En réalité, comme Reporterre l’a montré à plusieurs reprises via diverses enquêtes, le nucléaire est un pari qui se transforme en boulet. « Chaque euro investi dans de nouvelles centrales nucléaires aggrave la crise climatique, car cet argent ne peut plus être utilisé pour investir dans des options efficaces de protection du climat », observait dans Reporterre Mycle Schneider, spécialiste de l’économie du nucléaire.

• « Une vision carbocentriste »

Au fond, les deux influenceurs et leur invité ont eu un discours soluble dans l’idéologie de la croissance verte en opérant une forme de réductionnisme de la crise écologique, limitée à la question des émissions de gaz à effet de serre. Comme le rappelait l’économiste Hélène Tordjman dans un entretien à Reporterre, cette approche consiste à prendre « la crise écologique par le petit bout de la lorgnette ».

« Le réchauffement climatique ne peut pas être vu comme l’unique expression de la destruction plus générale de la nature », affirmait-elle, d’autant que « la décarbonation de l’économie peut justifier des projets complètement fous d’un point de vue écologique : la construction de centrales nucléaires, la promotion de l’hydrogène, le renouvellement total du parc automobile en voitures électriques, etc. Ces mutations soi-disant “vertes” nous maintiennent dans un système productiviste, extractiviste et destructeur ».

Dans la vidéo, cette focalisation sur l’empreinte carbone a tendance à masquer les autres problèmes écologiques : l’anéantissement de la biodiversité, la pollution massive, le dépassement des limites planétaires, etc.

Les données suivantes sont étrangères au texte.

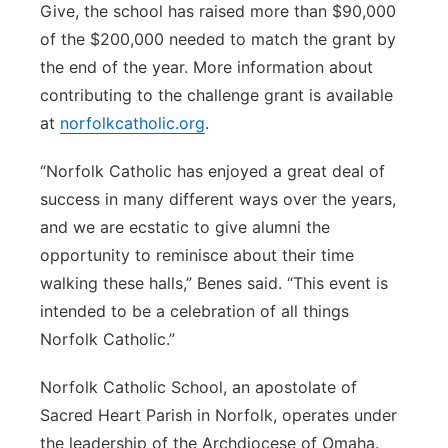
Give, the school has raised more than $90,000
of the $200,000 needed to match the grant by
the end of the year. More information about
contributing to the challenge grant is available
at
norfolkcatholic.org
.
“Norfolk Catholic has enjoyed a great deal of
success in many different ways over the years,
and we are ecstatic to give alumni the
opportunity to reminisce about their time
walking these halls,” Benes said. “This event is
intended to be a celebration of all things
Norfolk Catholic.”
Norfolk Catholic School, an apostolate of
Sacred Heart Parish in Norfolk, operates under
the leadership of the Archdiocese of Omaha.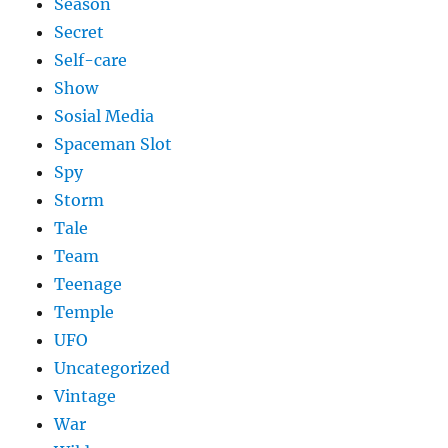
Season
Secret
Self-care
Show
Sosial Media
Spaceman Slot
Spy
Storm
Tale
Team
Teenage
Temple
UFO
Uncategorized
Vintage
War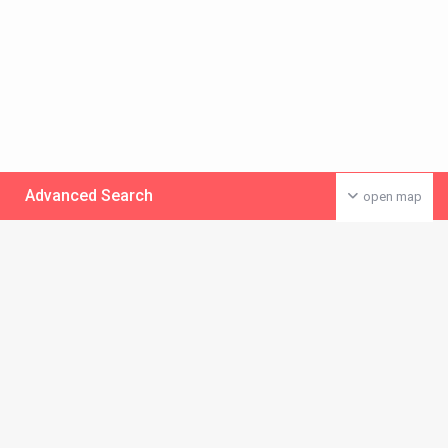
Advanced Search
open map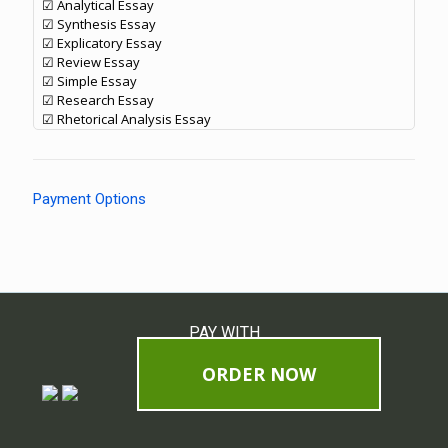
☑ Analytical Essay
☑ Synthesis Essay
☑ Explicatory Essay
☑ Review Essay
☑ Simple Essay
☑ Research Essay
☑ Rhetorical Analysis Essay
Payment Options
PAY WITH
ORDER NOW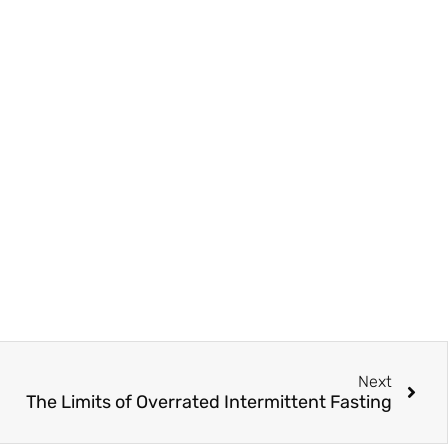
Next
The Limits of Overrated Intermittent Fasting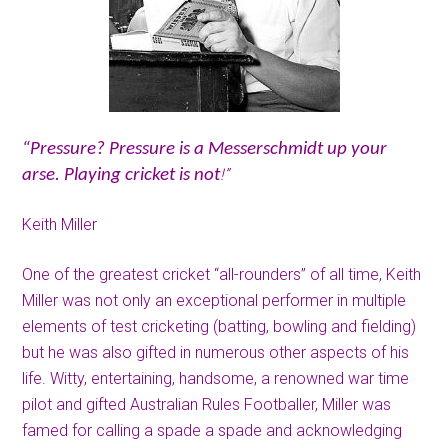
“Pressure? Pressure is a Messerschmidt up your
!”
arse. Playing cricket is not
Keith Miller
One of the greatest cricket “all-rounders” of all time, Keith
Miller was not only an exceptional performer in multiple
elements of test cricketing (batting, bowling and fielding)
but he was also gifted in numerous other aspects of his
life. Witty, entertaining, handsome, a renowned war time
pilot and gifted Australian Rules Footballer, Miller was
famed for calling a spade a spade and acknowledging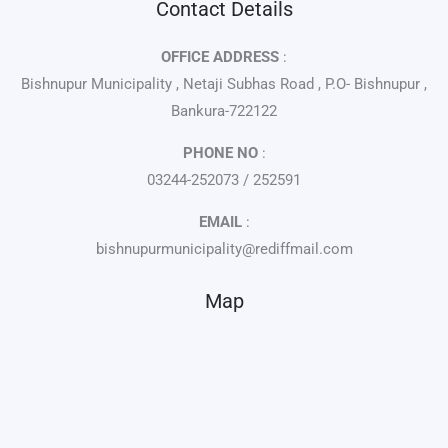
Contact Details
OFFICE ADDRESS
:
Bishnupur Municipality , Netaji Subhas Road , P.O- Bishnupur ,
Bankura-722122
PHONE NO
:
03244-252073 / 252591
EMAIL
:
bishnupurmunicipality@rediffmail.com
Map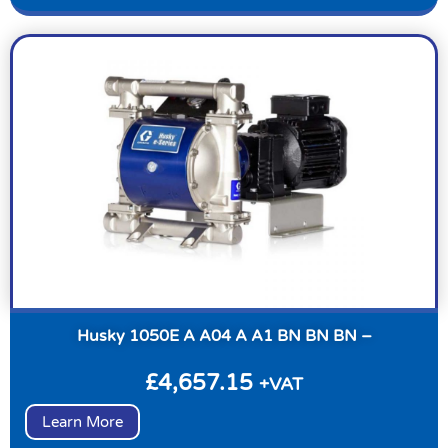
Husky 1050E A A04 A A1 BN BN BN –
£
4,657.15
+VAT
Learn More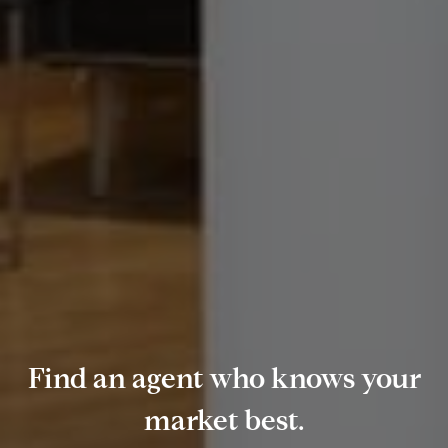
Find an agent who knows your
market best.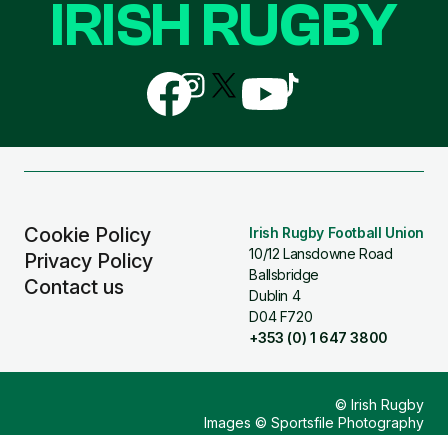
IRISH RUGBY
Follow
Follow
Follow
Follow
Follow
us
us
us
us
us
on
on
on
on
on
Facebook
Instagram
X
YouTube
TikTok
(Twitter)
Cookie Policy
Irish Rugby Football Union
10/12 Lansdowne Road
Privacy Policy
Ballsbridge
Contact us
Dublin 4
D04 F720
+353 (0) 1 647 3800
© Irish Rugby
Images © Sportsfile Photography
Design & Build by
Other Media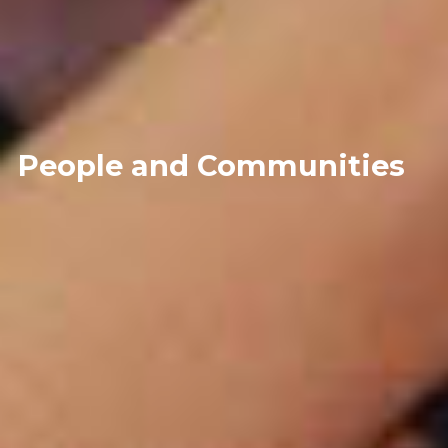
People and Communities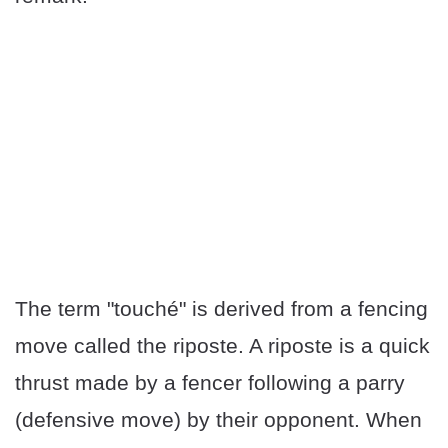
The term "touché" is derived from a fencing
move called the riposte. A riposte is a quick
thrust made by a fencer following a parry
(defensive move) by their opponent. When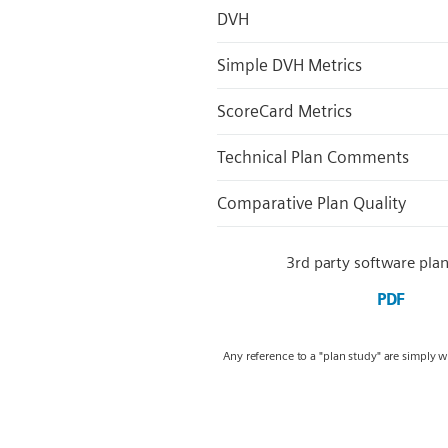
DVH
Simple DVH Metrics
ScoreCard Metrics
Technical Plan Comments
Comparative Plan Quality
3rd party software plan
PDF
Any reference to a "plan study" are simply 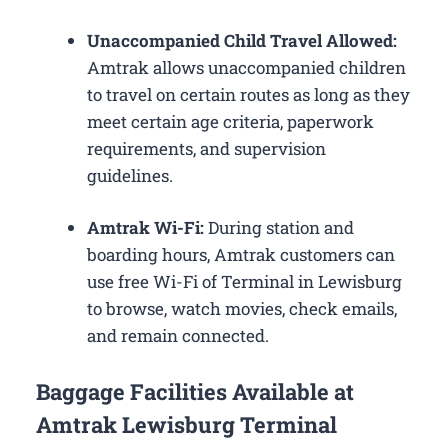
Unaccompanied Child Travel Allowed:
Amtrak allows unaccompanied children
to travel on certain routes as long as they
meet certain age criteria, paperwork
requirements, and supervision
guidelines.
Amtrak Wi-Fi:
During station and
boarding hours, Amtrak customers can
use free Wi-Fi of Terminal in Lewisburg
to browse, watch movies, check emails,
and remain connected.
Baggage Facilities Available at
Amtrak Lewisburg Terminal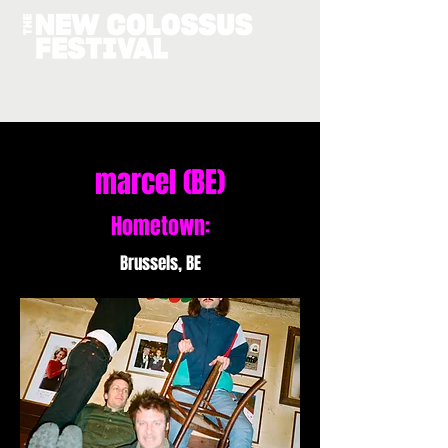
marcel (BE)
Hometown:
Brussels, BE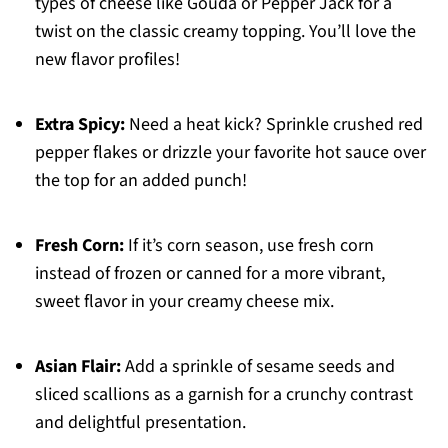
types of cheese like Gouda or Pepper Jack for a
twist on the classic creamy topping. You’ll love the
new flavor profiles!
Extra Spicy:
Need a heat kick? Sprinkle crushed red
pepper flakes or drizzle your favorite hot sauce over
the top for an added punch!
Fresh Corn:
If it’s corn season, use fresh corn
instead of frozen or canned for a more vibrant,
sweet flavor in your creamy cheese mix.
Asian Flair:
Add a sprinkle of sesame seeds and
sliced scallions as a garnish for a crunchy contrast
and delightful presentation.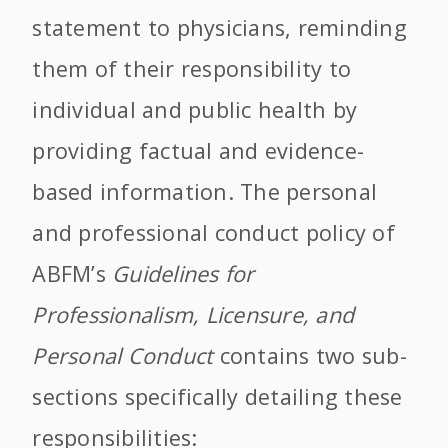
statement to physicians, reminding
them of their responsibility to
individual and public health by
providing factual and evidence-
based information. The personal
and professional conduct policy of
ABFM’s
Guidelines for
Professionalism, Licensure, and
Personal Conduct
contains two sub-
sections specifically detailing these
responsibilities: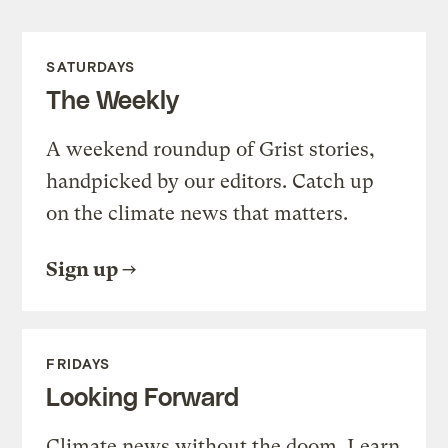
SATURDAYS
The Weekly
A weekend roundup of Grist stories,
handpicked by our editors. Catch up
on the climate news that matters.
Sign up
FRIDAYS
Looking Forward
Climate news without the doom. Learn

Elle pousse à concevoir l’écologie comme un enjeu résolument technique où seuls les chiffres prédominent, au détriment d’un discours plus général sur l’état de nos sociétés et nos formes de vie insoutenables. Il nous suffirait de bouger le curseur, de limiter quelques achats, de modifier notre chaudière là où, en réalité, il nous faudrait changer d’état d’esprit, révolutionner notre rapport à la Terre et au reste du vivant.